Sarah had a love for education outside of school, and supplementing her schooling with attendance at plays and concerts, and the reading of books, plays, and poetry. After Sarah left school, her family moved back to Massachusetts and she joined the Salem Female Anti-Slavery society, eventually following in her older brother’s footsteps to give lectures and speeches to anti-slavery societies. Known as a talented orator, Sarah gave her first public speech at the age of 16, in an era where women very rarely gave public speeches. Sarah spent the next decade organizing for anti-slavery, as well as giving lectures. One of her boldest efforts involved an attempt to sit in the white section at an opera in Boston. Angry police pushed her down the stairs, and she sued the city for the injuries they caused. She won, and a panel of (white male) jurors awarded her $500.

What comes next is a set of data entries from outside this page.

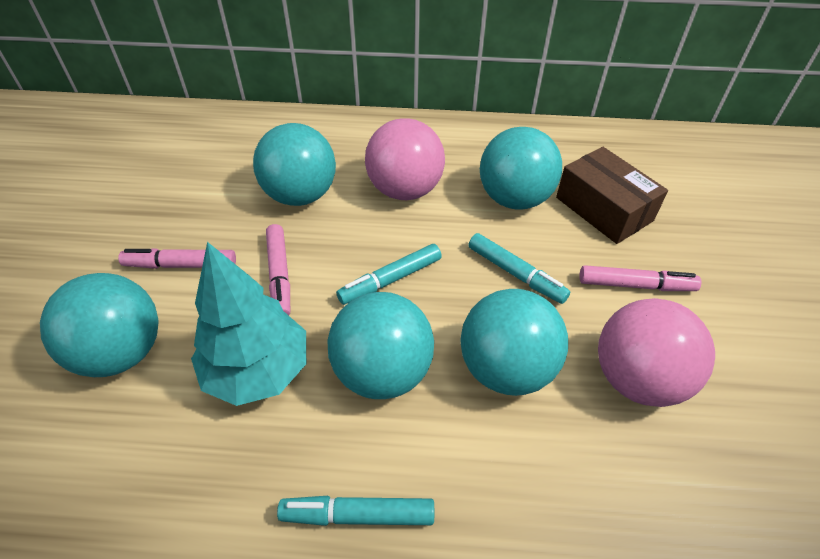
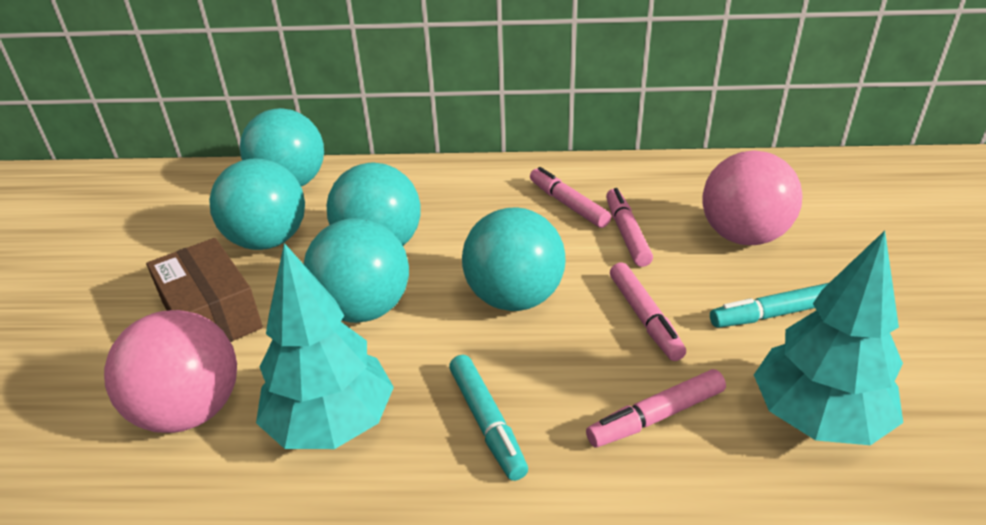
pink marker: 3 -> 4
turquoise marker: 3 -> 2
turquoise tree: 1 -> 2

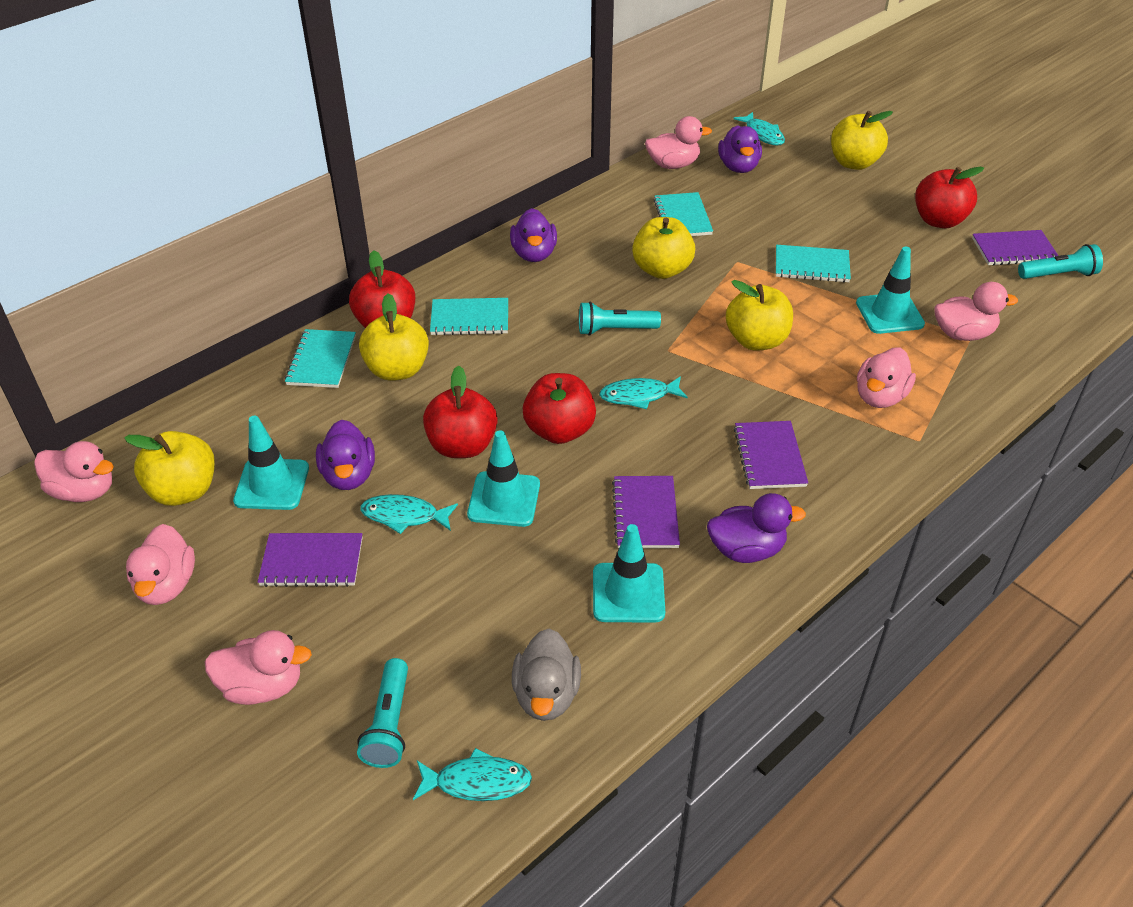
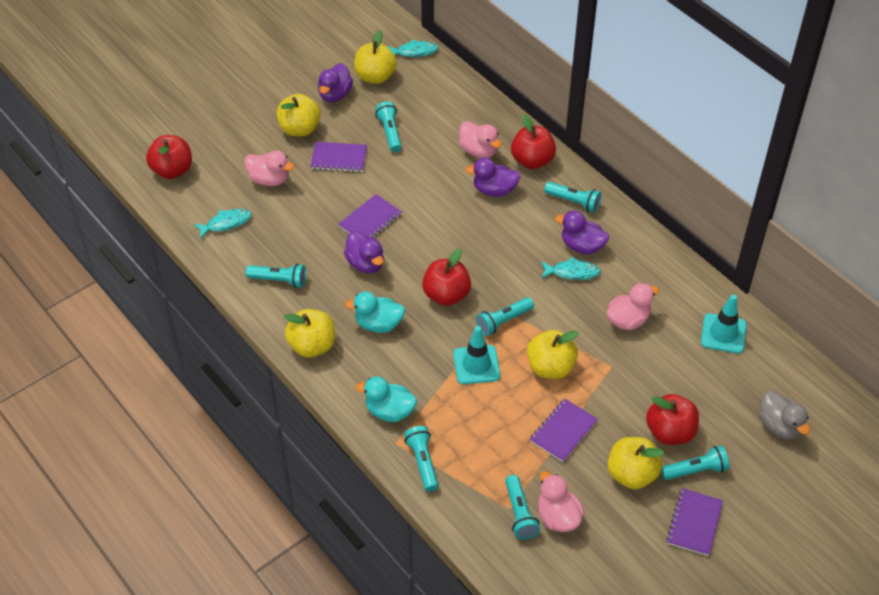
pink duck: 6 -> 4
turquoise duck: 0 -> 2
turquoise fish: 4 -> 3
turquoise flashlight: 3 -> 7
turquoise notebook: 4 -> 0
turquoise traffic cone: 4 -> 2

In 1856 she was hired by the American Anti-Slavery Society to travel nationally, giving speeches out west. She broke even more barriers in this, as she traveled without a male escort, something that broke the moral rules and codes of the time. In 1859, she traveled to England at the request of the AASS, and became what she saw as a representative of her people. Again she caused a stir, this time when she fought (and prevailed against) the American Embassy in London’s refusal to grant her a passport to France. When the Civil War began, Sarah had to remain in England, but she didn’t cease in her cause. She worked for much of the war speaking to Britons who might be inclined to support the Southern cause (cotton was vital to British textile mills), reminding them that human rights and the end of slavery were far more important. While in London, she also enrolled at the Bedford College for Ladies (the female college of the University of London), where she studied music, as well as French and Latin.
She returned to the U.S. in 1867 and joined an attempt to revise the New York constitution to remove references to white males, and expand rights to women and black people. After the failure of this attempt, she moved permanently to Europe. She lived the rest of her life in Italy, enrolling to study medicine at Santa Maria Nuova Hospital. After becoming a Doctor, she later built a medical practice in Rome, and practiced medicine for 20 years. She never returned to the U.S., living out the rest of her life in Italy, where she was later joined by two of her sisters. She did not marry until she was 50 years old, and died in 1894, at the age of 68.